═════ TEXT SHOWN ═════

At present Wall Street women are negotiating a complex reality. In
the new millennium the neat divisions separating dimensions of the
women’s movement and those of corporate women are no longer as clear
as they once were. This blurring of boundaries is also evident in Wall
Street women’s political practices and the Women’s Campaign Forum.
The Women’s Campaign Forum’s 30th Annual
Parties of Your Choice Gala 2010
I
n 2006, the WCF changed its name from the Women’s Campaign
Fund to the Women’s Campaign Forum. It is currently the only nonpartisan venture capitalist organization supporting women leaders at
all levels of office. On the evening of Thursday, March 11th 2010, I
attended the Women’s Campaign Forum’s 30th Annual Parties of Your
Choice Gala in New York City. I had been attending such events since
I first began my fieldwork in the mid-1990s.

═════ DATA UNDER STUDY ═════

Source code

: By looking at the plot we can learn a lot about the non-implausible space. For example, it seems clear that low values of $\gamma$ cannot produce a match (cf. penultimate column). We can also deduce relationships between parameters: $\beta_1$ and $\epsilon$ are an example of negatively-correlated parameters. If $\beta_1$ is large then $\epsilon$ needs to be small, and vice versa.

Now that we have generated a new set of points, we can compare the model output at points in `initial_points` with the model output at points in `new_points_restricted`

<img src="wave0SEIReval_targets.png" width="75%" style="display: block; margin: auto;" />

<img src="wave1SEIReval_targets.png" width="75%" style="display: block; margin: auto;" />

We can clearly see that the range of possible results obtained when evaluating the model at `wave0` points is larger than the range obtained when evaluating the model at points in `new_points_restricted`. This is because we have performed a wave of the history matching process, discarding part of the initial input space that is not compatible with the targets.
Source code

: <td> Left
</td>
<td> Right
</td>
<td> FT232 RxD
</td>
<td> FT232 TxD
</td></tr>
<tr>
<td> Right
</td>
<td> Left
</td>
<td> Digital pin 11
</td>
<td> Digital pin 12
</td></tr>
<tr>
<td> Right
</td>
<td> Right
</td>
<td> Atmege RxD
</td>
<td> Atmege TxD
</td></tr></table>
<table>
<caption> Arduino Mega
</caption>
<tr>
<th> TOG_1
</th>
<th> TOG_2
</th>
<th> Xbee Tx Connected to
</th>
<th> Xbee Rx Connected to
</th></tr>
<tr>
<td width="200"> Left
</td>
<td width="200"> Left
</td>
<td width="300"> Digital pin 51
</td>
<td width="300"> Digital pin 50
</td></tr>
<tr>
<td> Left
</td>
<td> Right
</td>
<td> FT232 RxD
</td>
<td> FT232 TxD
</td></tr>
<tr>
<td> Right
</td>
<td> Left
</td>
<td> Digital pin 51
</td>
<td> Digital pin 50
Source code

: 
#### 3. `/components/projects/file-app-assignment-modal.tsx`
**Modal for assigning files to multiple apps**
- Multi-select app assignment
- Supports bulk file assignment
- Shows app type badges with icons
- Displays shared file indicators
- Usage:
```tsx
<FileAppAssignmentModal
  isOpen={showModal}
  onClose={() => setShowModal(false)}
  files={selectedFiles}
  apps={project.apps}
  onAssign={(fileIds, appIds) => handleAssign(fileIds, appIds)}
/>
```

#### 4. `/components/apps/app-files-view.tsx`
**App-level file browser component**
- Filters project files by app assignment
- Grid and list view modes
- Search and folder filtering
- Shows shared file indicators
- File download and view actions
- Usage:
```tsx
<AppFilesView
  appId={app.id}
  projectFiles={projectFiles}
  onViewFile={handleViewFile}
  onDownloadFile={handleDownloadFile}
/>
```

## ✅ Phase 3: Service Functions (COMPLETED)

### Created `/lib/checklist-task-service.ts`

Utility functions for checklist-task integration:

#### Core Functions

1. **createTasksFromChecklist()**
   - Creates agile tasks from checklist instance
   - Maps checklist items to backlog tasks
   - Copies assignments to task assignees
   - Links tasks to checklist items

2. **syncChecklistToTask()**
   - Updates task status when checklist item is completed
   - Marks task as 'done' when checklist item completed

═════

■ PARTS OF THE EXERCISE ■
1. After the lines, decide whether each statement agrees with the text about Wall Street women, answering yes or no and quoting the deciding words of the text: (a) The WCF was once called the Women's Campaign Fund. (b) The gala described took place in Washington. (c) The fieldwork started in the early 2000s.
2. Go on with the text about Wall Street women from its last sentence, adding one paragraph.

■ RESULTS FOR EACH TASK ■
1.
(a) Yes: "changed its name from the Women’s Campaign Fund to the Women’s Campaign Forum"
(b) No: "Gala in New York City"
(c) No: "I first began my fieldwork in the mid-1990s"

2.
The first part of the 2010 WCF fundraising event was held at
Christies’ American headquarters at Rockefeller Center. The building,
featuring a limestone and bronze exterior with a steel and glass canopy,
represents a fusion of the industrial and postindustrial economy. The
March fundraising event itself marked the launch of the WCF’s National
Awareness Campaign for Gender Equality in Public Office, with the
slogan “Who Needs More Women in Government? Everyone,” emblazoned in bold letters across the cover of the printed invitation. An iconic
photograph showed the six women who were elected to the Senate in
1992 marching up the steps of the Capitol—Senators Carol MoseleyBraun, Diane Feinstein, Patty Murray, Barbara Mikulski and Barbara
Boxer—on the invitation. The media had dubbed that year as “The Year
of the Woman” when the female senators plus twenty- four first-term
women won seats in the House of Representatives and female voters were
said to have “carried” Bill Clinton to victory in the Presidential race.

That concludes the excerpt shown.